Ferguson, Mo., is more than 800 miles away from Chapel Hill, but conversations surrounding civil rights issues have become a topic of relevance everywhere.
Students, faculty and various community members met Tuesday for a presentation and panel entitled “I am a Human.”
During the course of the discussion, audience members both listened to experts in the field of civil rights and shared their own experiences with the treatment of minorities on campus and in the Chapel Hill community.
“No changes have ever been made at this University unless the kids, the students, get out and raise hell,” said civil rights lawyer Alan McSurely.
The event was hosted by the UNC chapters of the service fraternity Phi Beta Sigma and the NAACP.
Seniors Frank Tillman III and Jennell McIntosh, current presidents of the UNC chapters of the Phi Beta Sigma fraternity and NAACP, respectively, showed videos to the audience.
The videos, one of which showed footage of civil rights protests in Alabama in 1963 and another that showed a debriefing of the aftermath of Michael Brown’s shooting in Ferguson, provided a framework through which audience members were encouraged to form questions for the panelists.
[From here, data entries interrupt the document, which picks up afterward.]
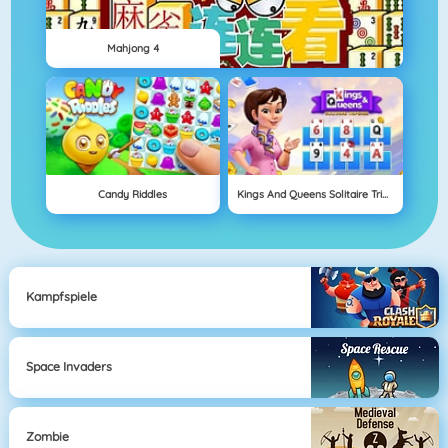
Mahjong 4
Candy Riddles
Kings And Queens Solitaire Tripeaks
Kampfspiele
Space Invaders
Zombie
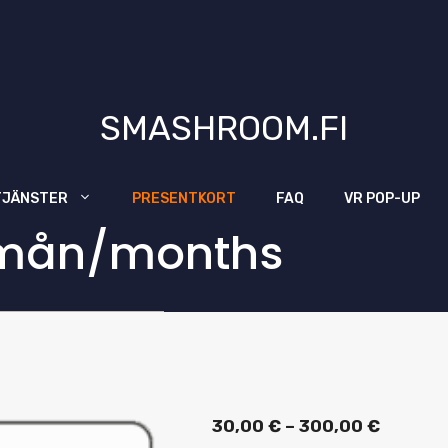
SMASHROOM.FI
TJÄNSTER
PRESENTKORT
FAQ
VR POP-UP
k/mån/months
Prisinte
30,00
€
–
300,00
€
The panel included James and Braxton Foushee, long-time Chapel Hill civil rights activists; Deborah Stroman, director of sport entrepreneurship at UNC; Department of Public Safety Captain Connie Bullock, and civil rights lawyers Courtney Fauntleroy and Alan McSurely.
The first questions posed to the panel reflected the ongoing concern over the shooting of 18-year-old Brown by policeman Darren Wilson in Ferguson.